*Stored data entries*
Content starts

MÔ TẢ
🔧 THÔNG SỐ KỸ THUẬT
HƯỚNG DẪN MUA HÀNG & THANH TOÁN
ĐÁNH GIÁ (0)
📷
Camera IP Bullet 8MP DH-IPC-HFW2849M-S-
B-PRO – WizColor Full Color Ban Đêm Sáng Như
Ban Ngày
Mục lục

Content ends

*About this task*
An exact repetition of all the records above is required.

*Your solution*
MÔ TẢ
🔧 THÔNG SỐ KỸ THUẬT
HƯỚNG DẪN MUA HÀNG & THANH TOÁN
ĐÁNH GIÁ (0)
📷
Camera IP Bullet 8MP DH-IPC-HFW2849M-S-
B-PRO – WizColor Full Color Ban Đêm Sáng Như
Ban Ngày
Mục lục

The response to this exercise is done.